BBC/© Mammoth Screen 2018

A still from the BBC programme World On Fire

A still from the BBC programme World On Fire

MOST of us will be all too familiar with the experience of taking a funeral in an empty church, but few will have tried conducting obsequies in a ruined shell. This unlikely scenario was dramatic reinforcement of the Nazi invasion of Warsaw, the deceased a victim of foul Wehrmacht brutality. World On Fire (BBC1, Sundays), now two episodes in, retells the UK’s favourite myth — abject defeat during the Second World War transformed into plucky victory — from an unfamiliar angle: the suffering of Poland.
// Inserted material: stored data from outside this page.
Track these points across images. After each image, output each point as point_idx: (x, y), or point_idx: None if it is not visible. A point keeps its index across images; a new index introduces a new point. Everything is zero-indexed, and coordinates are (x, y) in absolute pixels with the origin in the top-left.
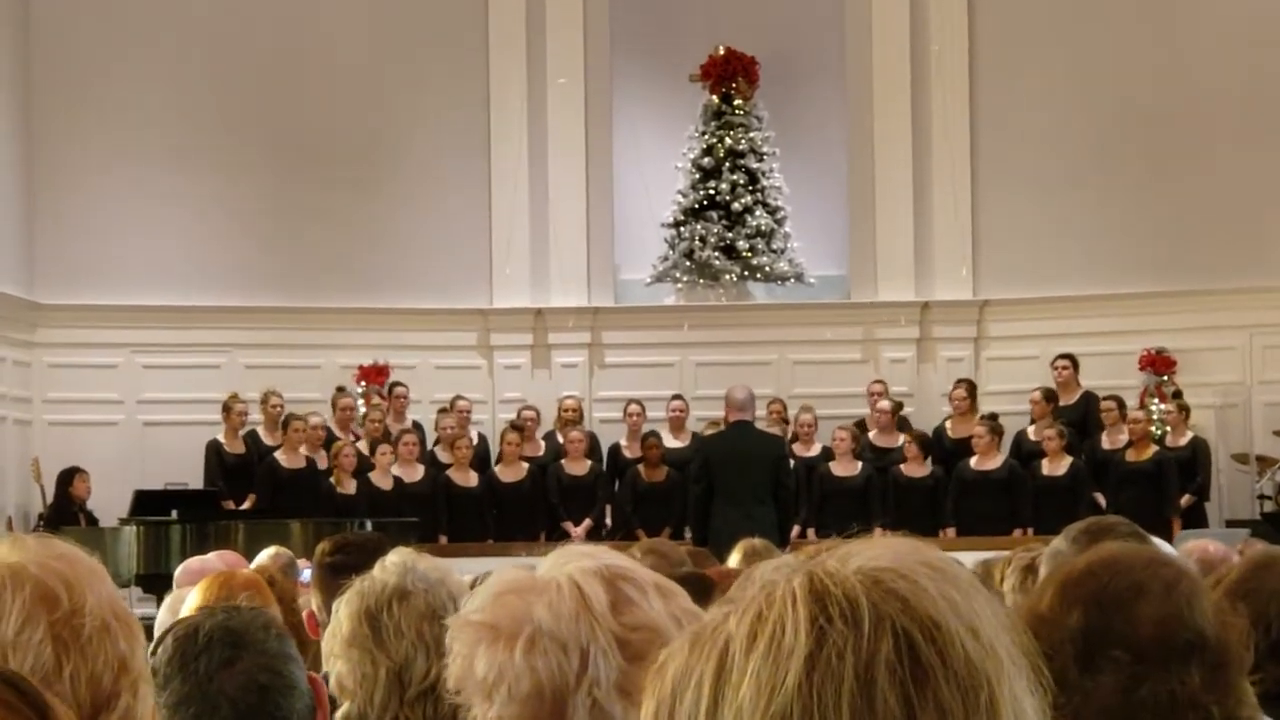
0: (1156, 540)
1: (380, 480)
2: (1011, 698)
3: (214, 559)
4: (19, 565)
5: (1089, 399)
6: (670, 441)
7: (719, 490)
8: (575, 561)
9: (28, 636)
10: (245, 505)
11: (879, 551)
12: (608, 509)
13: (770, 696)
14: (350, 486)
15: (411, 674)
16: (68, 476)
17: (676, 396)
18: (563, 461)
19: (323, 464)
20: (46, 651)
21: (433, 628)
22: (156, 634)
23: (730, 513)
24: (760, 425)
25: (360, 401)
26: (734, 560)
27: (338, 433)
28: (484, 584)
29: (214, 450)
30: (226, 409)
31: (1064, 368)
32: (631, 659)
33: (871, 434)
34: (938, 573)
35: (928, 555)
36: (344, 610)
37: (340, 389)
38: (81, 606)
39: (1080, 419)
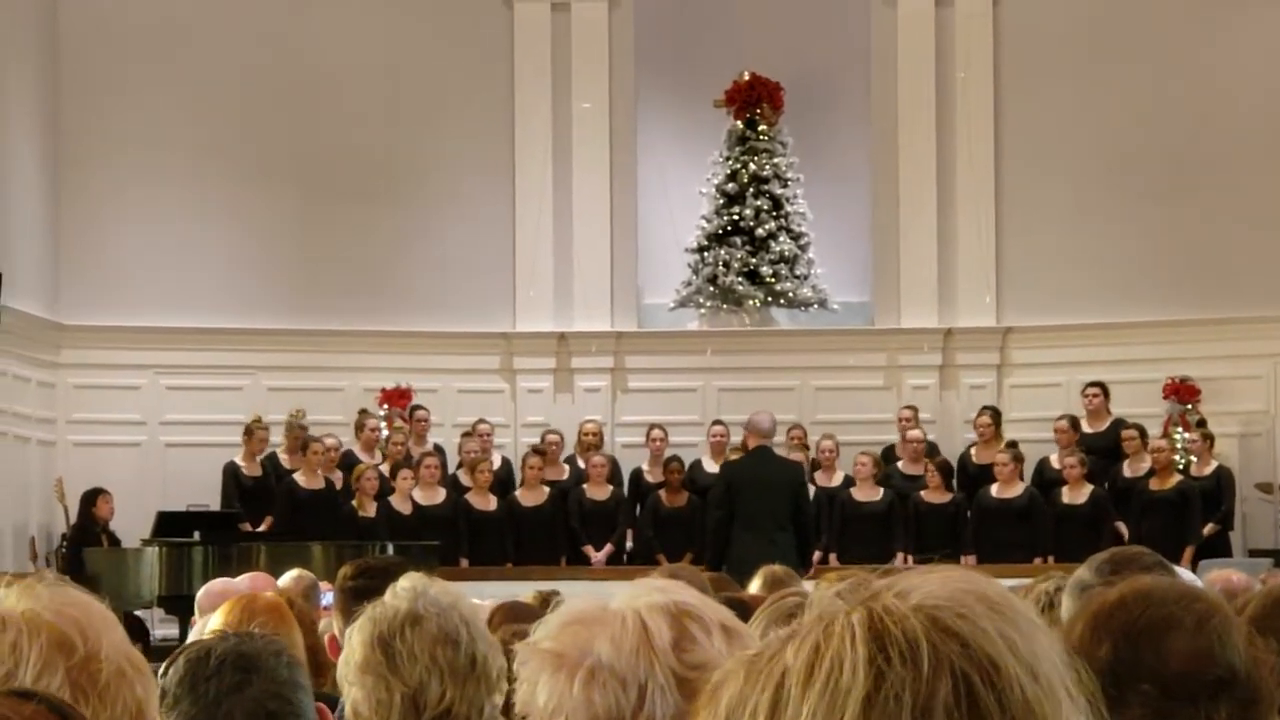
0: (1184, 572)
1: (400, 504)
2: None
3: (239, 581)
4: (33, 613)
5: (1119, 427)
6: (710, 466)
7: (740, 516)
8: (646, 595)
9: (46, 682)
10: (261, 527)
11: (937, 587)
12: (629, 534)
13: None
14: (371, 509)
15: (426, 699)
16: (91, 497)
17: (717, 422)
18: (584, 486)
19: (340, 485)
20: (65, 697)
21: (445, 652)
22: None
23: (751, 538)
24: (779, 451)
25: (383, 424)
26: (755, 587)
27: (362, 455)
28: (557, 610)
29: (231, 473)
30: (249, 432)
31: (1094, 395)
32: (689, 698)
33: (899, 463)
34: (996, 611)
35: (987, 591)
36: (356, 637)
37: (364, 411)
38: (97, 653)
39: (1111, 446)
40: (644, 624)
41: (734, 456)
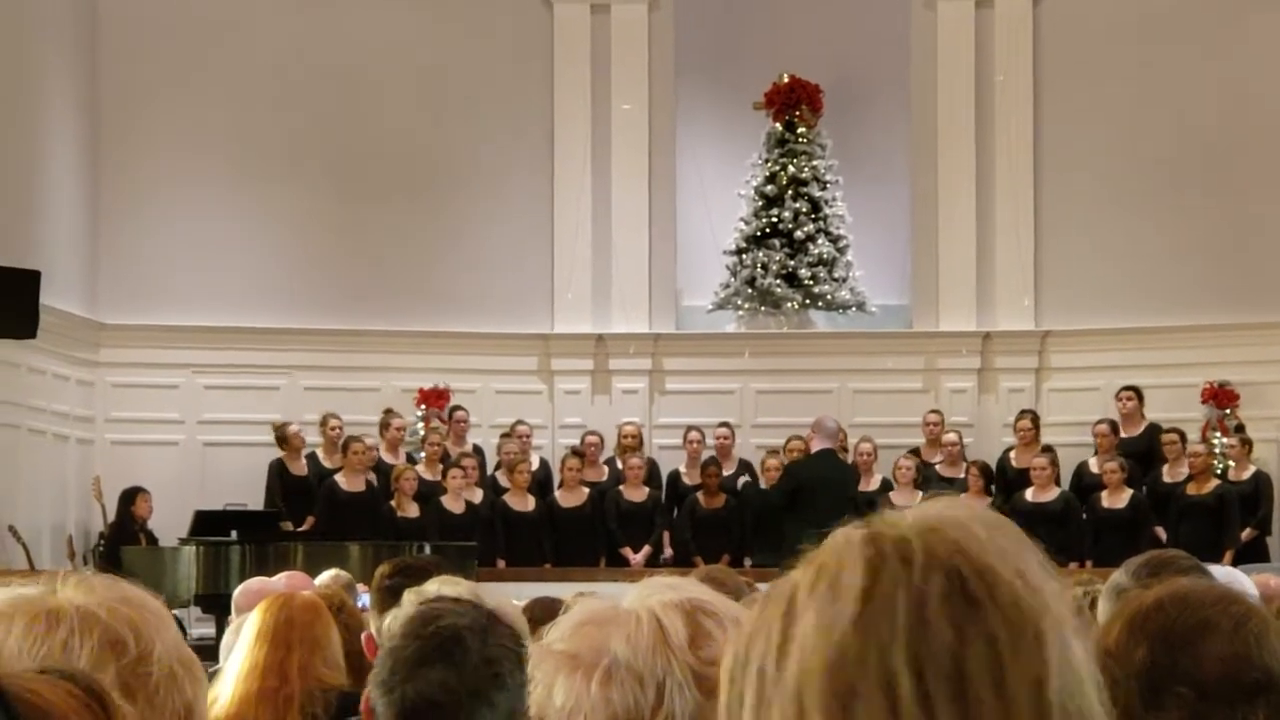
0: (1234, 573)
1: (452, 504)
2: (1059, 638)
3: (276, 580)
4: (87, 609)
5: (1153, 431)
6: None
7: (805, 515)
8: (658, 594)
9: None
10: (304, 527)
11: (934, 508)
12: (666, 536)
13: (830, 630)
14: (411, 510)
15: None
16: (130, 496)
17: (723, 424)
18: (621, 488)
19: (378, 486)
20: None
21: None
22: (221, 656)
23: (817, 540)
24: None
25: (420, 425)
26: None
27: (385, 455)
28: (568, 612)
29: (277, 471)
30: (282, 438)
31: (1128, 399)
32: (708, 694)
33: (938, 465)
34: (987, 524)
35: (981, 511)
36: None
37: (389, 411)
38: (149, 654)
39: (1144, 451)
40: (659, 622)
41: (771, 459)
Being reminded of the misery of central Europe valuably corrects our predominantly insular perspective, and a starry cast give their all as the tragedy unfolds. Unfortunately, the author has also decided to give us everything, too; so no conceivable aspect of the genre is missing, teetering on the edge of cliché. There is a hardbitten but idealistic female American journalist; a bitter and uptight upper-class Englishwomen; her naïve son, only too ready to fall in love; the gorgeous mill-girl; her First World War shell-shocked pacifist father; his wastrel son; the doomed but magnificent Poles, two of whom, against all the odds, will surely find a way to fight on; and, to cap it all, a black homosexual jazz singer who is hoping that, somehow, bars and clubs in Paris will offer him adequate protection against the Germans.

Some tips: cut the plotlines by half; focus on just a few themes and give them room to breathe; and spend your energy sharpening up the dialogue, making it closer to how people actually thought and spoke in the 1940s. For all that, it’s powerful and moving, and proof that the story of Europe is our story, too.

Defending the Guilty would, I suppose, be rather a neat way to describe the work of our Lord, but, in BBC2’s comedy series, it denotes the calling of trainee barristers (Tuesdays). We might recognise some parallels with fledgling clergy: idealism becoming tempered by professional expediency; the development of a — shall we say — cynical attitude to some of the clients; and the growth of a hard carapace to shield the vulnerable reality within.

The humour here spans a wide spectrum, from gentle comedy to outright farce (surely no pupil master can be that overwhelmingly incompetent, no senior barrister so openly Machiavellian in pursuit of ambition and influence?). As the pupils make their first solo court appearances (preachers, think of your first ever sermon), last week’s episode permitted itself a higher proportion of heart-warming sympathy and humanity — even a glimpse of justice being done.

Good-heartedness similarly triumphs in Scarborough (BBC1, Fridays). Northeastern seaside towns will always get a sympathetic reaction from me; but this, in its gentle way, is a superior sitcom. The characters are sharply drawn and realised, and the stories are pushed beyond realism: northern bathos and put down are firmly in control.